2) In terms of EM stocks that you have exposure to, are you seeing a trend for the best-performing markets? If so, what is driving it?
A number of small-cap holdings which we felt were oversold last year saw a rebound in Q4 which carried on into the first month of 2019. Small and mid-cap stocks we hold in Turkey, Russia and China are all examples of good companies which we believe were unfairly derated by short term macro factors last year. We have seen a particular rebound from consumer-facing names in Turkey and healthcare stocks in China.
3) How does the performance of MENA equities you are holding (or watching) compare to wider EM performance for similar companies?
Generally speaking, MENA equities have underperformed the wider EM universe in recent years. We own a position in Emaar Malls which has been a poor performer and is now beginning to feel extremely cheap, trading at an implied cap(italisation) rate of more than 12 percent, with a portfolio of world class retail assets. Elsewhere in EMs, we are seeing such businesses trade at closer to 7 percent cap rates. DP World is another company we follow closely which has suffered weak share price performance. The increasingly global port operator is now trading below 9x 2019 EV/EBITDA (enterprise value/earnings before tax, depreciation and amortization), levels not seen since the global financial crisis in 2009.
4) Do you have any strong convictions on MENA stocks at the moment, where might you increase / decrease allocation in the near future?
Emaar Malls remains a high conviction, long term position as a world class mall operator. The business has recovered from a difficult recent period and total rental income is now picking up, supported by the newly-opened Fashion Avenue. We believe the current valuation of an implied 12 percent-plus cap rate and a dividend yield greater than 7 percent significantly undervalues an effective U.S. dollar-earning asset.
5) What are the biggest risk factors both for MENA markets and EMs in the coming weeks?
There are several headwinds on the horizon for the MENA region and wider emerging markets, but the greatest risk to the market remains the outcome of U.S./China trade talks. On a recent trip to Hong Kong and China, we were surprised by the number of companies who said they had been asked by clients to diversify their manufacturing away from China. While this diversification could be positive for other parts of emerging markets, such as Vietnam and Mexico, it does indicate a level of caution in the market surrounding impending tariffs. Uncertainty remains whether the U.S. and China will come to an agreement on trade, which could pose a risk to sentiment in the coming year.

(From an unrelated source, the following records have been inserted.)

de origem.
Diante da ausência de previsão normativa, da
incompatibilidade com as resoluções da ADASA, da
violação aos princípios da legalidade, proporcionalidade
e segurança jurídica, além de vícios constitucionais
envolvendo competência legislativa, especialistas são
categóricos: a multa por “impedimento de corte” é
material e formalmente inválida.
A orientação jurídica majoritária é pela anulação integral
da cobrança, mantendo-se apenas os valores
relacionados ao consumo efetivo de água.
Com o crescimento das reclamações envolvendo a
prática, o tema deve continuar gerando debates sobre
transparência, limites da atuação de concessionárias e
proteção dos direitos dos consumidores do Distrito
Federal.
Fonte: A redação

6) If you were to pick one regional sector that you think will outperform over the next six months, which one would it be (and why)?
Our bottom-up, fundamental process means that sector and geographic allocations are an output rather than driver of portfolio construction. We continue to find compelling companies in frontier markets and in the small cap space. A number of our holdings are exposed to structural growth trends which we believe will persist over the long-term, such as healthcare, travel & tourism and financial inclusion.
7) What is your view for the oil price environment in 2019 – how is it impacting the performance of energy companies?
As bottom-up investors, we do not have a view on the direction of the oil price. We aim to maintain a well-diversified portfolio which is not overly exposed to a single factor risk, such as the oil price. We have seen some improvement from stocks in India, a net oil importer, which benefitted from large falls in the oil price in Q4 2018. However, there has been a muted response from stocks that are typically more correlated to changes in oil price.
Any opinions expressed here are the author’s own.